# Fuzz Foundry Deluxe



## K Pedals (Jun 30, 2020)

Got this done last night...


----------



## twebb6778 (Jun 30, 2020)

Looking good!


----------



## Barry (Jun 30, 2020)

Nice!


----------



## cooder (Jul 1, 2020)

Very tidy! How do you like the switching options between germanium and siicon and the rotary cap switch? Cheers


----------



## K Pedals (Jul 1, 2020)

cooder said:


> Very tidy! How do you like the switching options between germanium and siicon and the rotary cap switch? Cheers


thanks 
Pretty cool
A lot of usable sounds a lot of unusable sounds... lol


----------



## Hexjibber (Jul 2, 2020)

Nice! I'm planning to build a Fuzz Factory soon and was going to do an 8 knob one from Fuzzdog but then saw this in the release thread and it looks cool, I like the sound of the features, which would you go for?


----------



## therockdontstop (Jul 20, 2020)

@K Pedals - Do you have a drill template for the Fuzz Foundry Deluxe that you could share? Still waiting for the build docs to post.


----------



## K Pedals (Jul 20, 2020)

Sure 
Here you go


----------



## therockdontstop (Jul 20, 2020)

@K Pedals - Thanks so much!


----------



## Bobbyd67 (Jul 20, 2020)

Ah nice build as usual !!! Can't wait to get my boards and build this puppy !!!


----------



## Chuck D. Bones (Jul 21, 2020)

Sweet.  Looks like half of the parts are pots!


----------



## K Pedals (Jul 21, 2020)

Chuck D. Bones said:


> Sweet.  Looks like half of the parts are pots!


Yeah... close to it


----------



## K Pedals (Jul 22, 2020)

Hexjibber said:


> Nice!

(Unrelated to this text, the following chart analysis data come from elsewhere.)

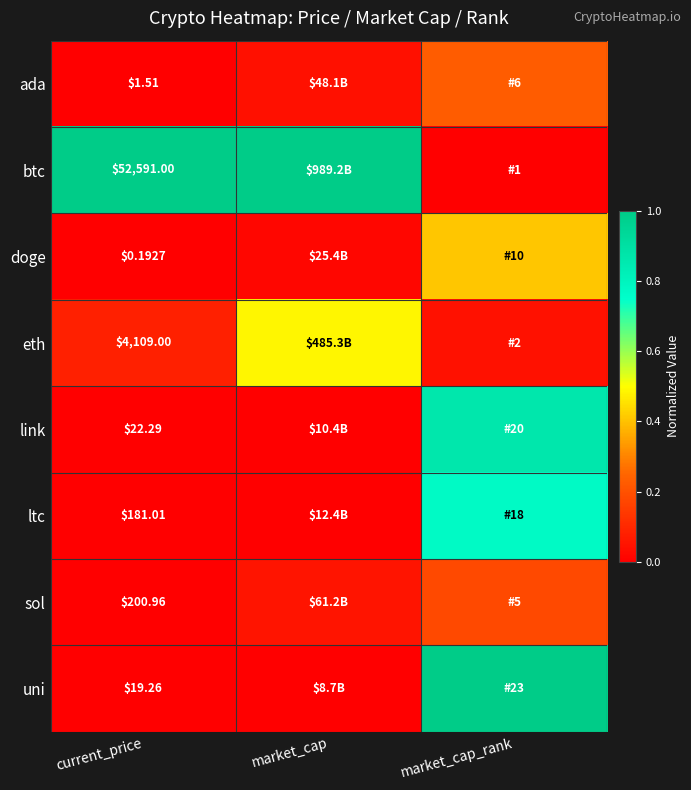

Which has a higher value, current_price or market_cap_rank?

market_cap_rank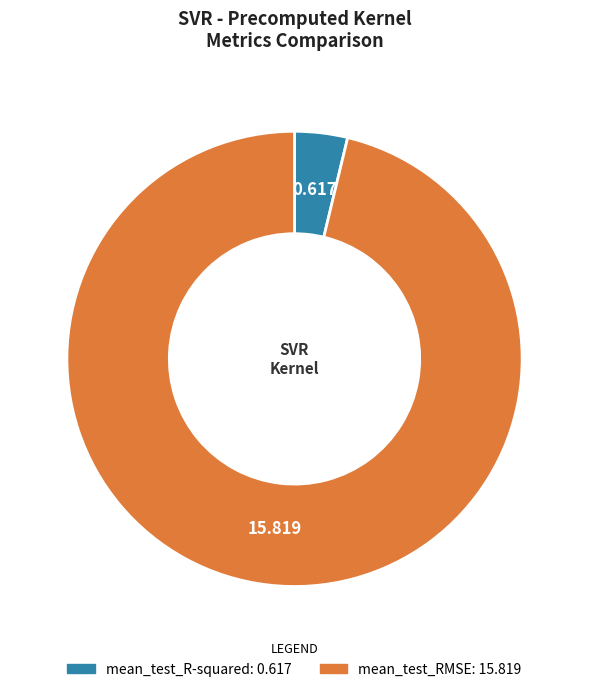

Combined, do mean_test_RMSE and mean_test_R-squared account for over 50%?

Yes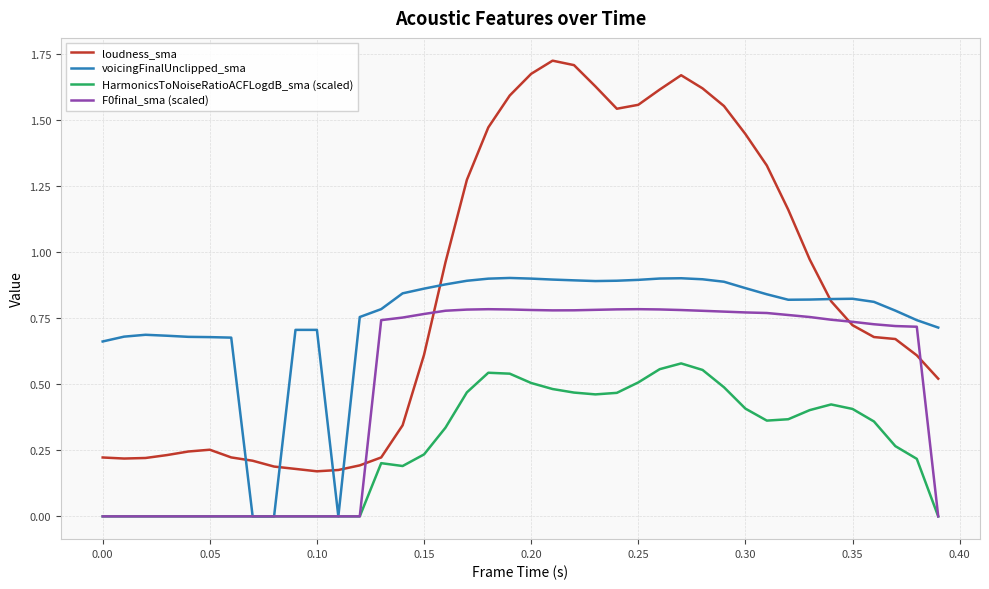

Which series has the widest spread of values?

loudness_sma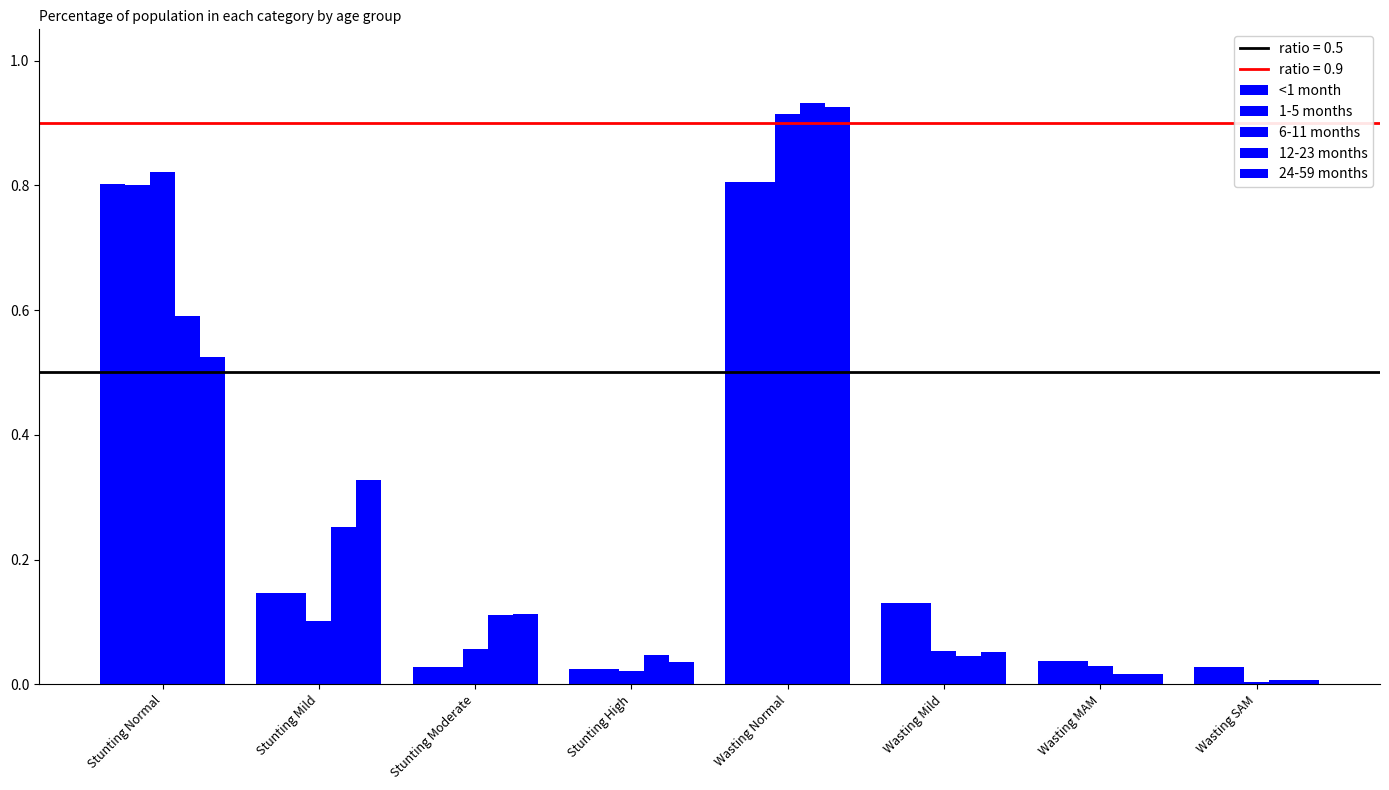

Which series has the widest spread of values?

12-23 months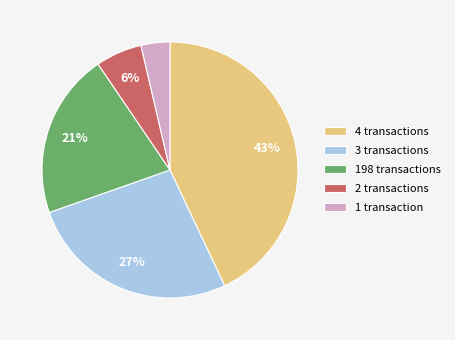

To the nearest percent, what is the difference between the largest and smallest slice percentages?

39%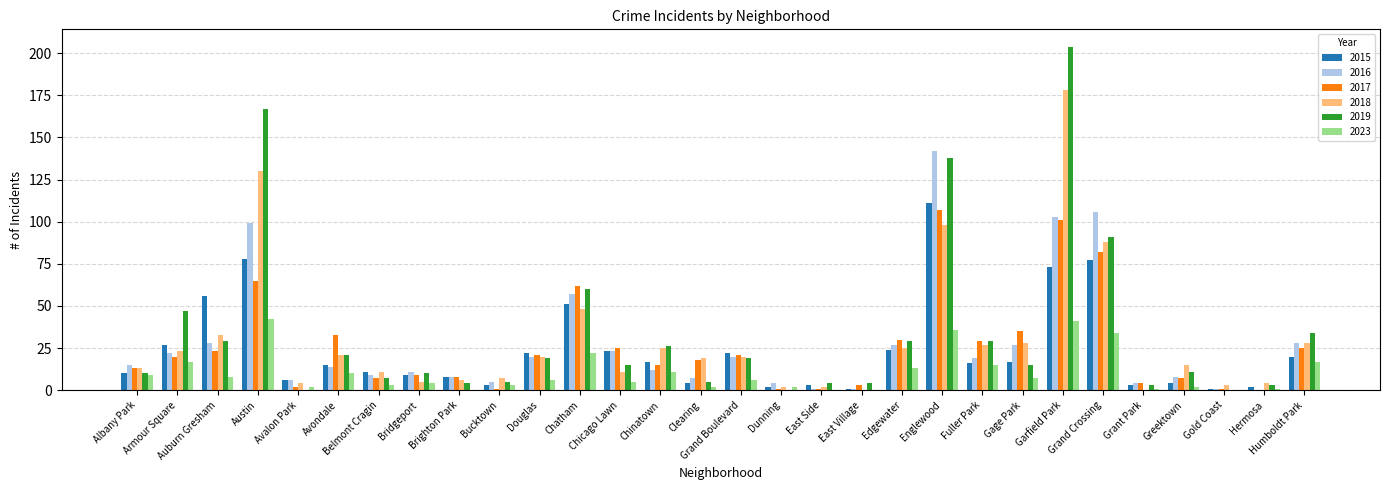

The 2016 series shows 20 at Douglas. True or false?

True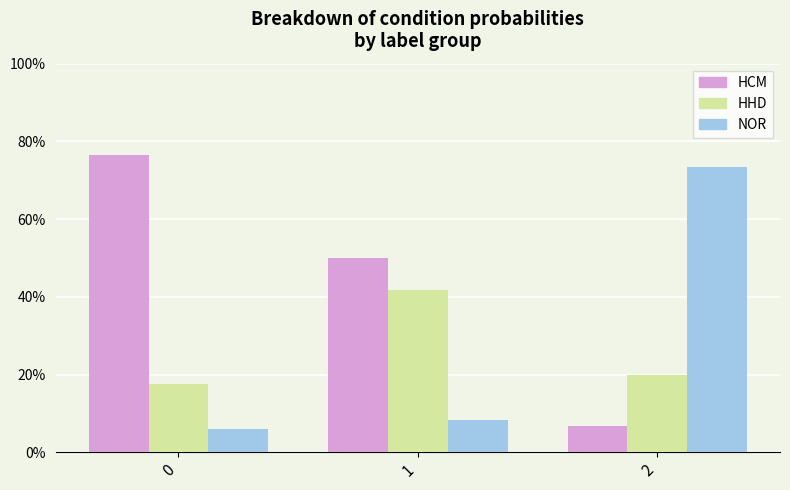

What is the lowest value of the HHD series?

0.2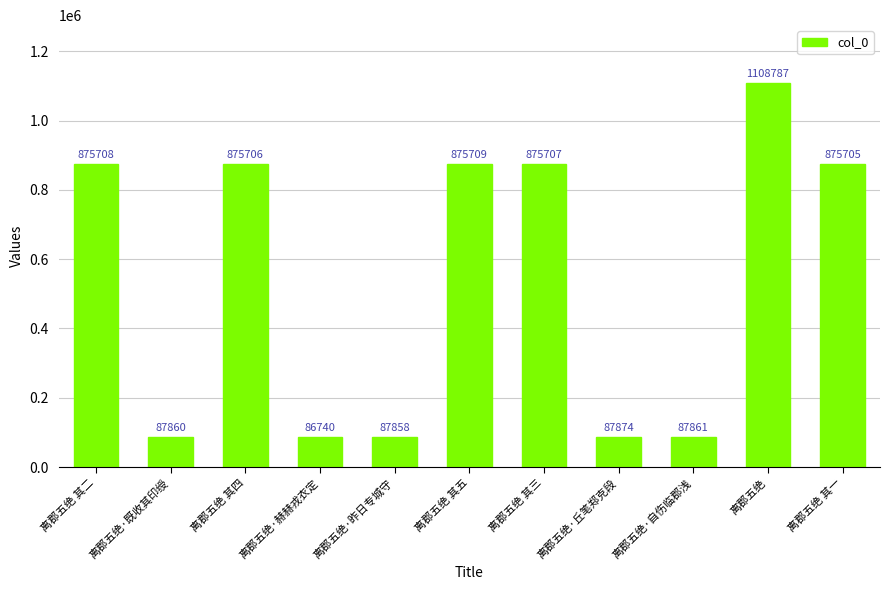

What is the value of the 4th bar from the left?

86740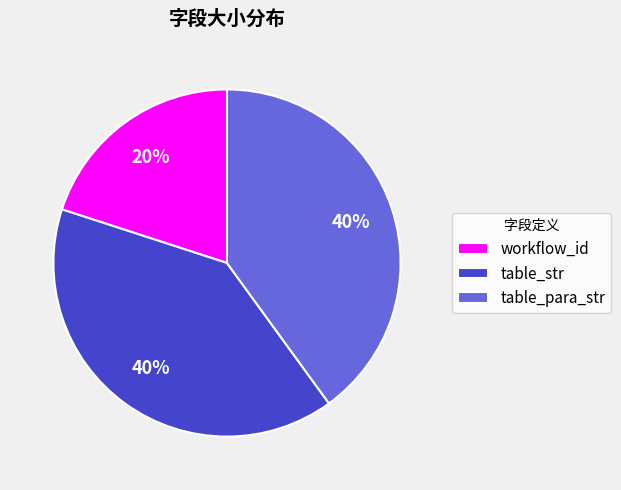

What is the smallest slice in the pie chart?

workflow_id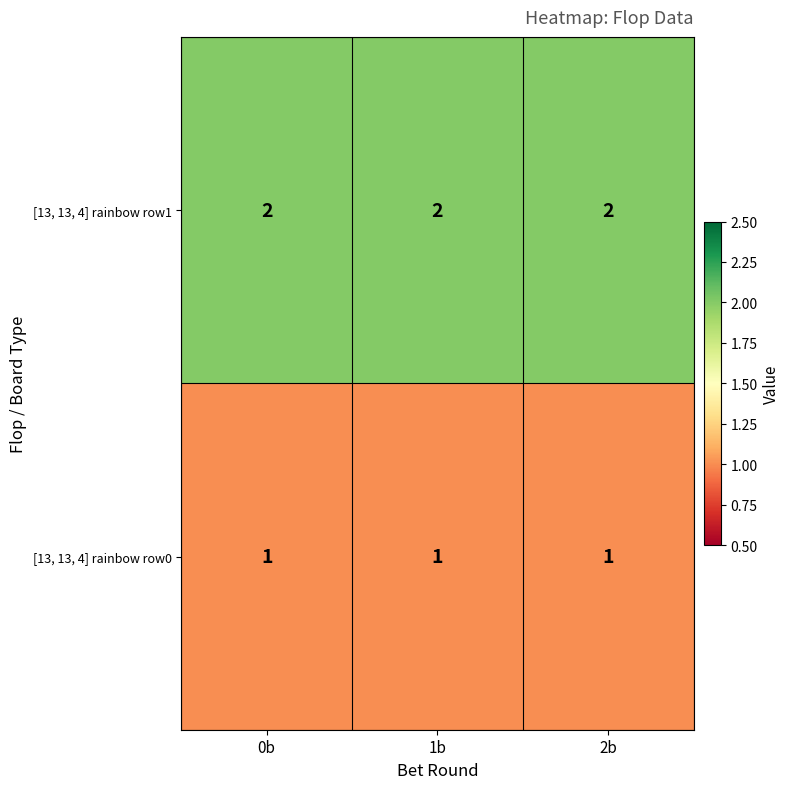

The [13, 13, 4] rainbow row1 series shows 2 at 2b. True or false?

True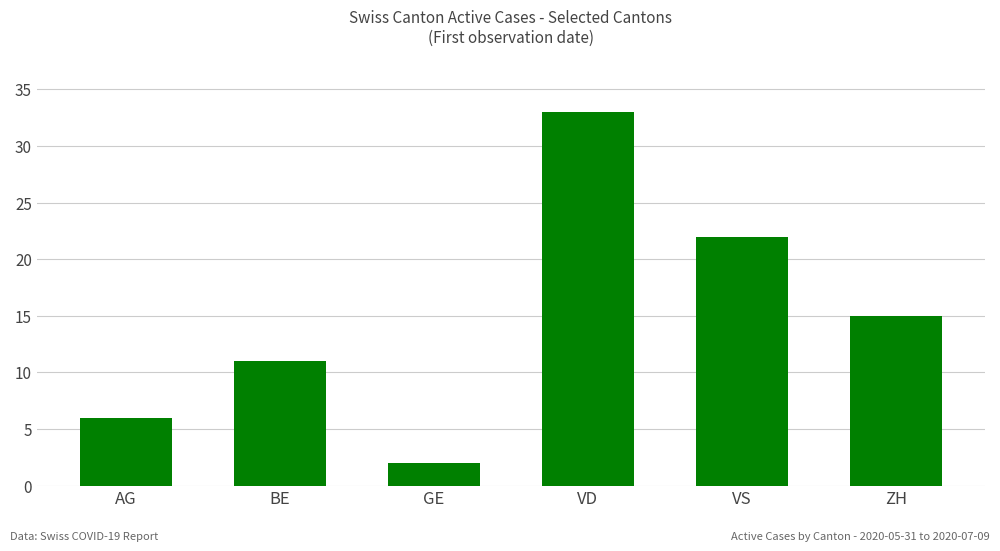

How many data points does each series have?

6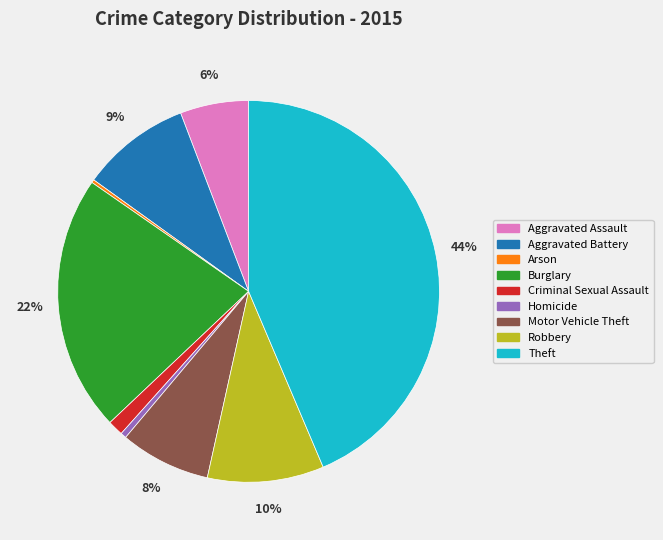

To the nearest percent, what is the average slice percentage?

11%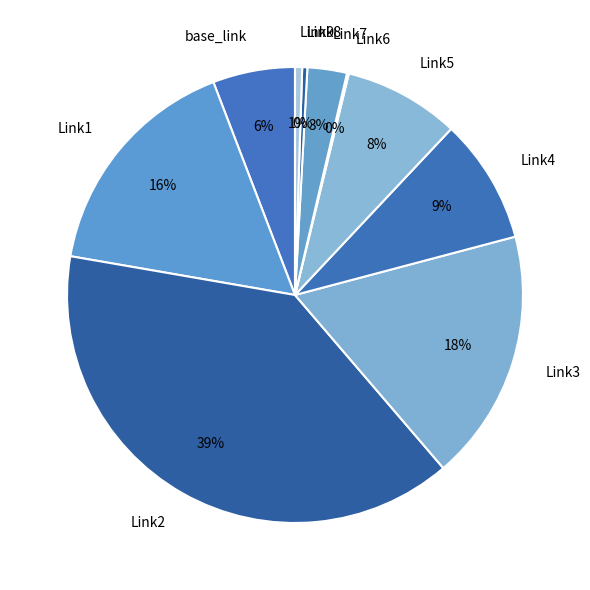

Does Link2 represent more than half of the total?

No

I'm planning to build a Fuzz Factory soon and was going to do an 8 knob one from Fuzzdog but then saw this in the release thread and it looks cool, I like the sound of the features, which would you go for?


I’ve only tried to order from fuzz dog once a long time ago and I never received my order so I never tried to order form em again


----------



## untamedfrontier (Aug 26, 2020)

Just bumping this because I've been searching for the right parts, is this the right variety of rotary switch for this build? https://smallbear-electronics.mybigcommerce.com/rotary-switch-miniature-1p8t/


----------



## K Pedals (Aug 26, 2020)

It looks like the right one ... I got mine here ... https://www.pedalpcb.com/product/mini-1p8t/


----------



## untamedfrontier (Aug 26, 2020)

K Pedals said:


> It looks like the right one ... I got mine here ... https://www.pedalpcb.com/product/mini-1p8t/


Ahh, thank you. Definitely didn't pay close enough attention when I placed that last order


----------



## edgyswingsetacid (Jan 13, 2021)

Did you paint that enclosure yourself?


----------



## Danbieranowski (Jan 13, 2021)

edgyswingsetacid said:


> Did you paint that enclosure yourself?


I'm going to guess it's one of these: https://www.taydaelectronics.com/ha...er-125b-style-aluminum-diecast-enclosure.html


----------



## Chuck D. Bones (Jan 13, 2021)

Yup.  
Now if only there was a schematic in the Build Docs...


----------